What is Failure?
What’s the secret to success? We’re not sure if we have the answer, but we know one thing: Mindset matters.
When something doesn’t go our way — doesn’t go according to our plan — and those negative voices come shouting and doubting, “Failure, failure, failure!”…when the self-doubt creeps in…
This is where perspective and reframing become such powerful tools.
Nelson Mandela once said, “I never lose. I either win or learn.”
John C. Maxwell wrote a best-selling book that goes by a similar title: Sometimes You Win, Sometimes You Learn.
The question isn’t that you’ll never fail. You will…when you try. The point is that failure is a powerful teacher.
We learn more from failure than success. Failure is the school fees that you pay for success.
Instead of looking at failure negatively — as something to avoid at all costs — we have to reframe and view it as a learning opportunity.
As John Maxwell says, “Fail early, fail often and always fail forward.”
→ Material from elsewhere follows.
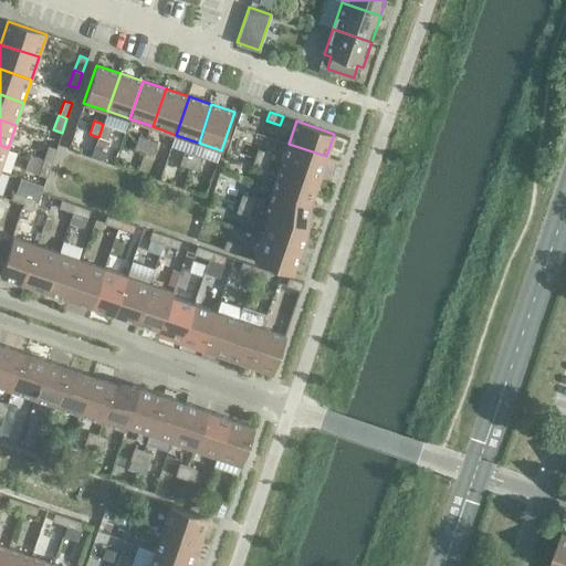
[(112,127),(103,124),(98,137),(107,140),(112,127)]
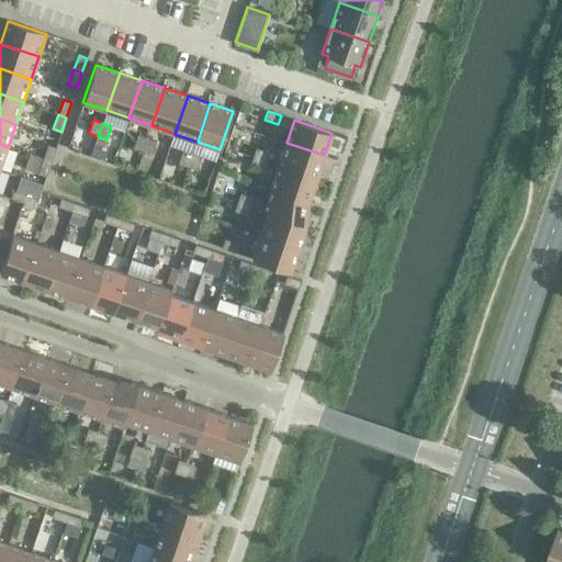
[(133,148),(143,152),(147,138),(138,135),(133,148)]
There are two important takeaways here. First, try. Don’t not try out of fear of failure. The next try — whether you “win” or you “learn” — may be the gateway to success.
Consider this quote from Michael Jordan, the greatest basketball player of all time, who “failed” 50% of the time: “I can accept failure. Everyone fails at something. But I can’t accept not trying.”
Secondly, when you fail — and you will fail when you try — recognize that there’s a huge difference between the statements “I failed” versus “I am failure”.
Don’t become your failure. You are not your a failure. It is an occurence in your life.
We encourage you to keep forging ahead in your journey, starting from wherever you are with whatever you’ve got.
If fear of failing is holding you back, consider that the next attempt may be the successful path you desire.
You are always one attempt away from your major breakthrough.
And if you do “fail”, it may be the doorway to learning the secret to success.
If you’ve failed before, recognize, first, that you are NOT a failure. You are a brave, courageous soul.
- What can you learn from that attempt?
- What can it teach you about success?
Consider this beautiful analogy from Jacob Riis: “Look at a stone cutter hammering away at his rock, perhaps a hundred times without as much as a crack showing in it. Yet at the hundred-and-first blow it will split in two, and I know it was not the last blow that did it, but all that had gone before.”
Be the stone cutter. Continue to hammer away at your rock, chipping away, effort by effort. As Robert Collier says, “Success is the sum of small efforts — repeated day in and day out.”
You don’t become successful one day, you become successful daily.